Susanne de Wolf-Linder sagt: «Mit IPOS arbeiten zunehmend auch andere Palliative-Care-Institutionen, darunter Spitäler, aber auch lokale Spitex-Organisationen.» Das Ziel ist, dass sich hier eine «gemeinsame Sprache» entwickelt, sich die Pflegefachleute vernetzen und austauschen und die Arbeit für alle einfacher wird. «Der Verlauf der Erkrankung und der Symptome wird über den ganzen Behandlungspfad übersichtlich dokumentiert», so Susanne de Wolf-Linder. «So können, wenn nötig, schnell Massnahmen eingeleitet werden.»
Verbesserte Kommunikation
Pflegefachfrau und Projektleiterin Ankie van Es unterstreicht den Nutzen von IPOS über die einzelne Institution hinaus: «Übertritte von zu Hause ins Spital oder umgekehrt sind immer heikle Momente.
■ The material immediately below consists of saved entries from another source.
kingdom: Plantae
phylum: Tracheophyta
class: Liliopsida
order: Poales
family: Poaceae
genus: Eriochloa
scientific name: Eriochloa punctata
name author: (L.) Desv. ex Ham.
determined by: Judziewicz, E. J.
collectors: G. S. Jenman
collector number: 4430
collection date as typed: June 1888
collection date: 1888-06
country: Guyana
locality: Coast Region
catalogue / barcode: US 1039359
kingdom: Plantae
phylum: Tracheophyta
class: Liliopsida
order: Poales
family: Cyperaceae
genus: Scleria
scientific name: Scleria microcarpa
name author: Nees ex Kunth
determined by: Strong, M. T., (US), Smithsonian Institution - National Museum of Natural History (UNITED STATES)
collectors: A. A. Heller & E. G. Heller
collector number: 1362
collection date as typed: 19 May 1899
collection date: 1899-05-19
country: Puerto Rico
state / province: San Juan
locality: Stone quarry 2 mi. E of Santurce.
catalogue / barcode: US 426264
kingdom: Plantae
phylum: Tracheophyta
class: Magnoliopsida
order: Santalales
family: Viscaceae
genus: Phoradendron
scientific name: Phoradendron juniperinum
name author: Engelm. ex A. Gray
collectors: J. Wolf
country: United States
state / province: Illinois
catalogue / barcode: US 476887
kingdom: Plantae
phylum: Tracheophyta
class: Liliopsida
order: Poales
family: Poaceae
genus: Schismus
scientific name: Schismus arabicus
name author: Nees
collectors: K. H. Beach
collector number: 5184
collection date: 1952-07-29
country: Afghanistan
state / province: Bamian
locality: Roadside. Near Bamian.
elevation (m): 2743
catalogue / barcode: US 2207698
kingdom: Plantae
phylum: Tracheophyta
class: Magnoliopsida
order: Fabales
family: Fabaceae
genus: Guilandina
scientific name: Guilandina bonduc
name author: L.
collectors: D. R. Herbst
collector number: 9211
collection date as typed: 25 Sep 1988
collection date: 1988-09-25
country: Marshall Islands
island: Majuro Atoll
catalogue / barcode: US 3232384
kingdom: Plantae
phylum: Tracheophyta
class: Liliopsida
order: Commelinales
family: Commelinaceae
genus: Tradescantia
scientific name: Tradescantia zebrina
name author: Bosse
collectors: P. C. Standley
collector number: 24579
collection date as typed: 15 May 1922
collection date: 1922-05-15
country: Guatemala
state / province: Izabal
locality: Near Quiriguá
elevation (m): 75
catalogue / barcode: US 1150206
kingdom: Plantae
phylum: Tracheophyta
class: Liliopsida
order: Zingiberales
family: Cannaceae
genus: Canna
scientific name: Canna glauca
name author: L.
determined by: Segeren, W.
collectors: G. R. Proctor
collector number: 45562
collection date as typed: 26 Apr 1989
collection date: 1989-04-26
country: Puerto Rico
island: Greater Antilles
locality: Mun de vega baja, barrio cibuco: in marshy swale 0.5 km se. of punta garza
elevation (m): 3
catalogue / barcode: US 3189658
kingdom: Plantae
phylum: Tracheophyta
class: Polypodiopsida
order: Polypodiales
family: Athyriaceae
Wenn hier die Kommunikation unter den Fachleuten verbessert werden kann, kommt das den Betroffenen zugute. Sie fühlen sich besser verstanden und müssen nicht alles dreimal erklären.»
IPOS ist für Ankie van Es und Susanne de Wolf-Linder ein perfektes Beispiel für «angewandte Wissenschaft». Das Instrument werde seit fast dreissig Jahren immer weiter entwickelt, sagt die ZHAW-Mitarbeiterin. Mittlerweile werde es in aller Welt eingesetzt. «IPOS wurde vielfach erprobt, erforscht und – auch dank Rückmeldungen aus der Praxis – weiterentwickelt.» Das soll auch in Zukunft so bleiben.
IPOS fügt sich ein ins sogenannte SENS-Modell, an dem sich die spezialisierte Palliative Care bei Palliaviva orientiert. SENS steht für Symptom-Management, Entscheidungsfindung und Erwartungen, Netzwerkorganisation und Support für das Umfeld.
Zusätzlich zu IPOS schätzen die Palliaviva-Mitarbeitenden auch den sogenannten Karnofsky-Status (AKPS = Australia-modified Karnofsky Performance Status) und die Palliativphase ein. Der Karnofsky-Status gibt darüber Auskunft, wie gut sich die Betroffenen im Alltag selbstständig bewegen können (die Skala umfasst beispielsweise «keine Beschwerden» bis zu «bettlägerig»). Mit dem Modell der Palliativphasen wird die Dringlichkeit von Massnahmen der Palliative Care eingeschätzt.